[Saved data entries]
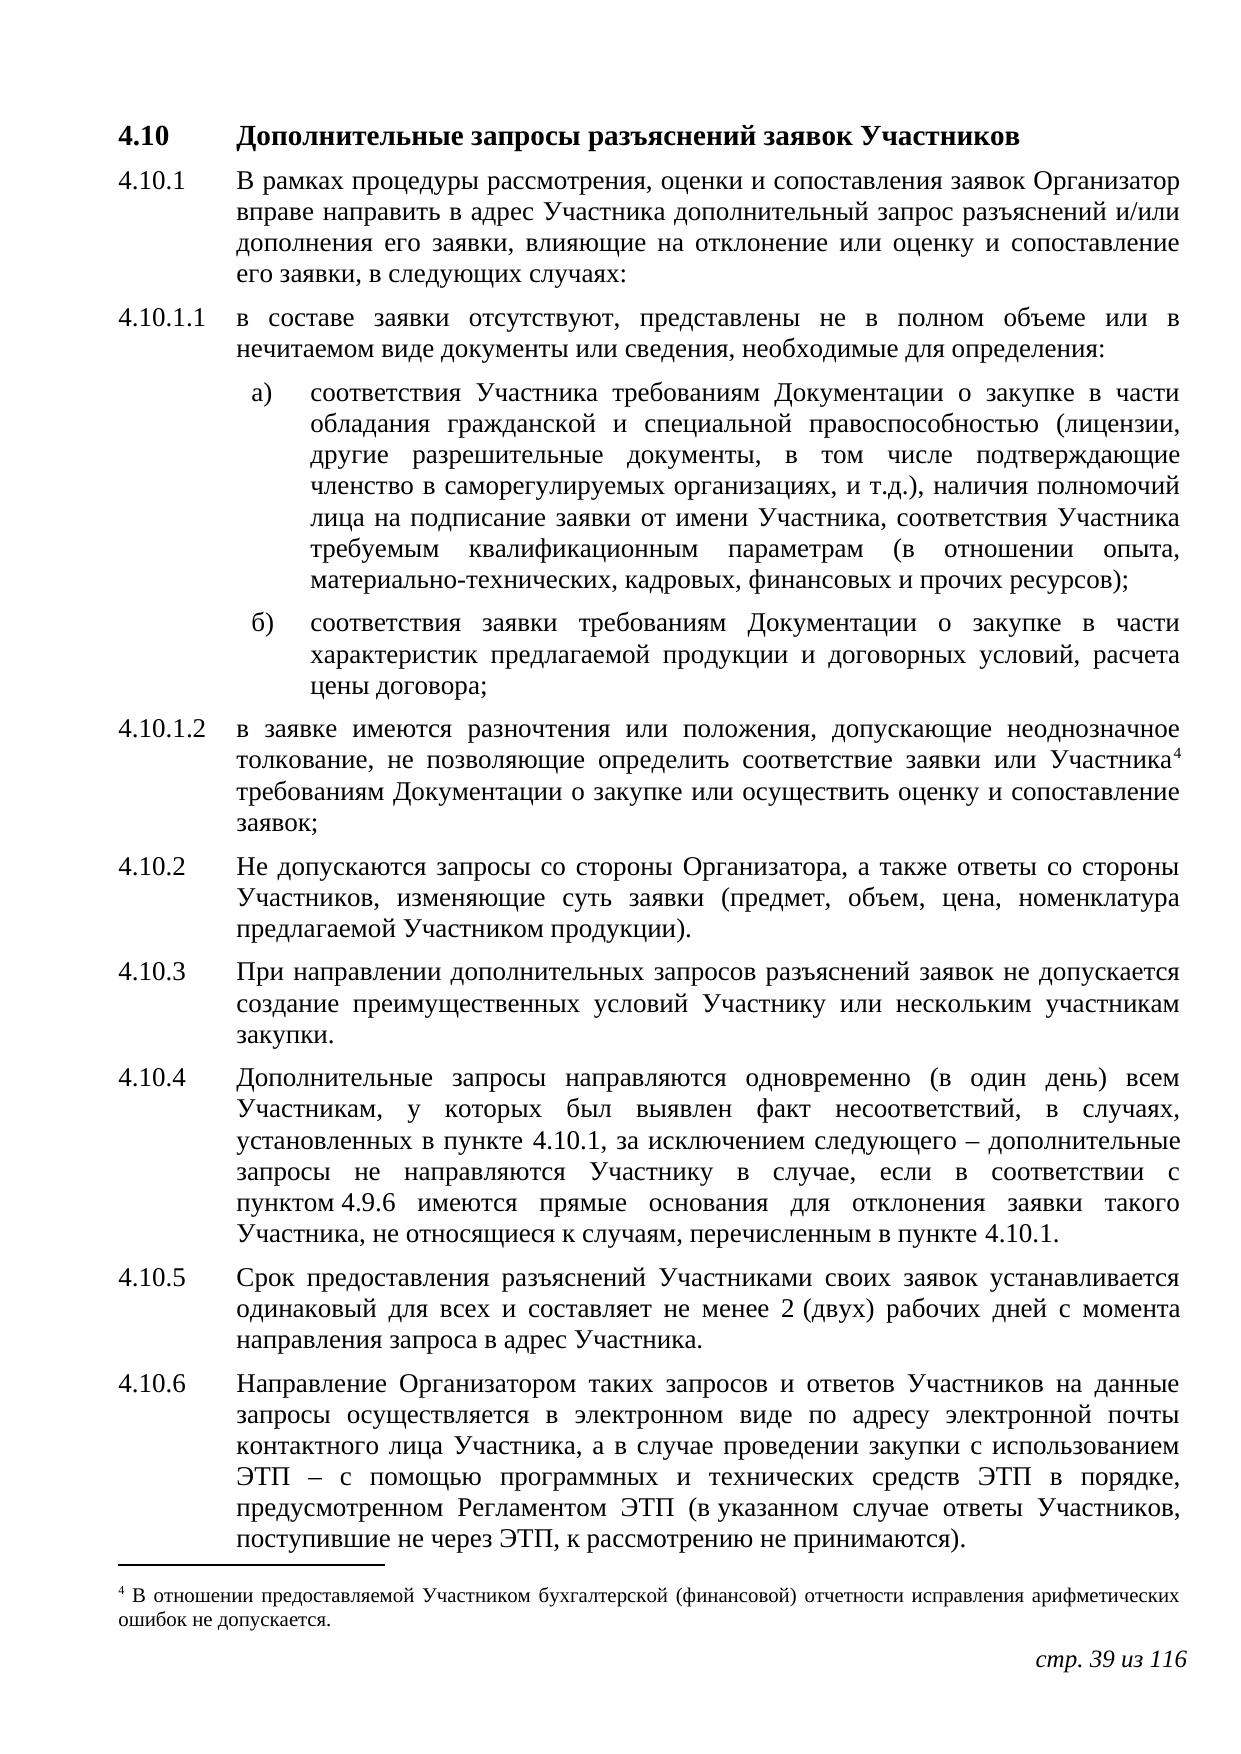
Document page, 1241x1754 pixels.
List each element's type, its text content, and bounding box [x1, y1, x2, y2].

subtitle Дополнительные запросы разъяснений заявок Участников [118, 118, 1181, 152]
text Направление Организатором таких запросов и ответов Участников на данные запросы осуществляется в электронном виде по адресу электронной почты контактного лица Участника, а в случае проведении закупки с использованием ЭТП – с помощью программных и технических средств ЭТП в порядке, предусмотренном Регламентом ЭТП (в указанном случае ответы Участников, поступившие не через ЭТП, к рассмотрению не принимаются). [118, 1367, 1181, 1554]
list в заявке имеются разночтения или положения, допускающие неоднозначное толкование, не позволяющие определить соответствие заявки или Участника требованиям Документации о закупке или осуществить оценку и сопоставление заявок; [118, 712, 1181, 837]
text соответствия заявки требованиям Документации о закупке в части характеристик предлагаемой продукции и договорных условий, расчета цены договора; [251, 607, 1181, 700]
text При направлении дополнительных запросов разъяснений заявок не допускается создание преимущественных условий Участнику или нескольким участникам закупки. [118, 956, 1181, 1049]
text Срок предоставления разъяснений Участниками своих заявок устанавливается одинаковый для всех и составляет не менее 2 (двух) рабочих дней с момента направления запроса в адрес Участника. [118, 1261, 1181, 1354]
text В рамках процедуры рассмотрения, оценки и сопоставления заявок Организатор вправе направить в адрес Участника дополнительный запрос разъяснений и/или дополнения его заявки, влияющие на отклонение или оценку и сопоставление его заявки, в следующих случаях: [118, 164, 1181, 289]
text соответствия Участника требованиям Документации о закупке в части обладания гражданской и специальной правоспособностью (лицензии, другие разрешительные документы, в том числе подтверждающие членство в саморегулируемых организациях, и т.д.), наличия полномочий лица на подписание заявки от имени Участника, соответствия Участника требуемым квалификационным параметрам (в отношении опыта, материально-технических, кадровых, финансовых и прочих ресурсов); [251, 376, 1181, 594]
text Не допускаются запросы со стороны Организатора, а также ответы со стороны Участников, изменяющие суть заявки (предмет, объем, цена, номенклатура предлагаемой Участником продукции). [118, 849, 1181, 943]
text Дополнительные запросы направляются одновременно (в один день) всем Участникам, у которых был выявлен факт несоответствий, в случаях, установленных в пункте 4.10.1, за исключением следующего – дополнительные запросы не направляются Участнику в случае, если в соответствии с пунктом 4.9.6 имеются прямые основания для отклонения заявки такого Участника, не относящиеся к случаям, перечисленным в пункте 4.10.1. [118, 1061, 1181, 1248]
list в составе заявки отсутствуют, представлены не в полном объеме или в нечитаемом виде документы или сведения, необходимые для определения: [118, 301, 1181, 363]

- _PROBLEM_
The entries should be printed again exactly as written, leaving all pictures out.

- _WORKED SOLUTION_
Document page, 1241x1754 pixels.
List each element's type, its text content, and bounding box [x1, y1, x2, y2].

subtitle Дополнительные запросы разъяснений заявок Участников [118, 118, 1181, 152]
text Направление Организатором таких запросов и ответов Участников на данные запросы осуществляется в электронном виде по адресу электронной почты контактного лица Участника, а в случае проведении закупки с использованием ЭТП – с помощью программных и технических средств ЭТП в порядке, предусмотренном Регламентом ЭТП (в указанном случае ответы Участников, поступившие не через ЭТП, к рассмотрению не принимаются). [118, 1367, 1181, 1554]
list в заявке имеются разночтения или положения, допускающие неоднозначное толкование, не позволяющие определить соответствие заявки или Участника требованиям Документации о закупке или осуществить оценку и сопоставление заявок; [118, 712, 1181, 837]
text соответствия заявки требованиям Документации о закупке в части характеристик предлагаемой продукции и договорных условий, расчета цены договора; [251, 607, 1181, 700]
text При направлении дополнительных запросов разъяснений заявок не допускается создание преимущественных условий Участнику или нескольким участникам закупки. [118, 956, 1181, 1049]
text Срок предоставления разъяснений Участниками своих заявок устанавливается одинаковый для всех и составляет не менее 2 (двух) рабочих дней с момента направления запроса в адрес Участника. [118, 1261, 1181, 1354]
text В рамках процедуры рассмотрения, оценки и сопоставления заявок Организатор вправе направить в адрес Участника дополнительный запрос разъяснений и/или дополнения его заявки, влияющие на отклонение или оценку и сопоставление его заявки, в следующих случаях: [118, 164, 1181, 289]
text соответствия Участника требованиям Документации о закупке в части обладания гражданской и специальной правоспособностью (лицензии, другие разрешительные документы, в том числе подтверждающие членство в саморегулируемых организациях, и т.д.), наличия полномочий лица на подписание заявки от имени Участника, соответствия Участника требуемым квалификационным параметрам (в отношении опыта, материально-технических, кадровых, финансовых и прочих ресурсов); [251, 376, 1181, 594]
text Не допускаются запросы со стороны Организатора, а также ответы со стороны Участников, изменяющие суть заявки (предмет, объем, цена, номенклатура предлагаемой Участником продукции). [118, 849, 1181, 943]
text Дополнительные запросы направляются одновременно (в один день) всем Участникам, у которых был выявлен факт несоответствий, в случаях, установленных в пункте 4.10.1, за исключением следующего – дополнительные запросы не направляются Участнику в случае, если в соответствии с пунктом 4.9.6 имеются прямые основания для отклонения заявки такого Участника, не относящиеся к случаям, перечисленным в пункте 4.10.1. [118, 1061, 1181, 1248]
list в составе заявки отсутствуют, представлены не в полном объеме или в нечитаемом виде документы или сведения, необходимые для определения: [118, 301, 1181, 363]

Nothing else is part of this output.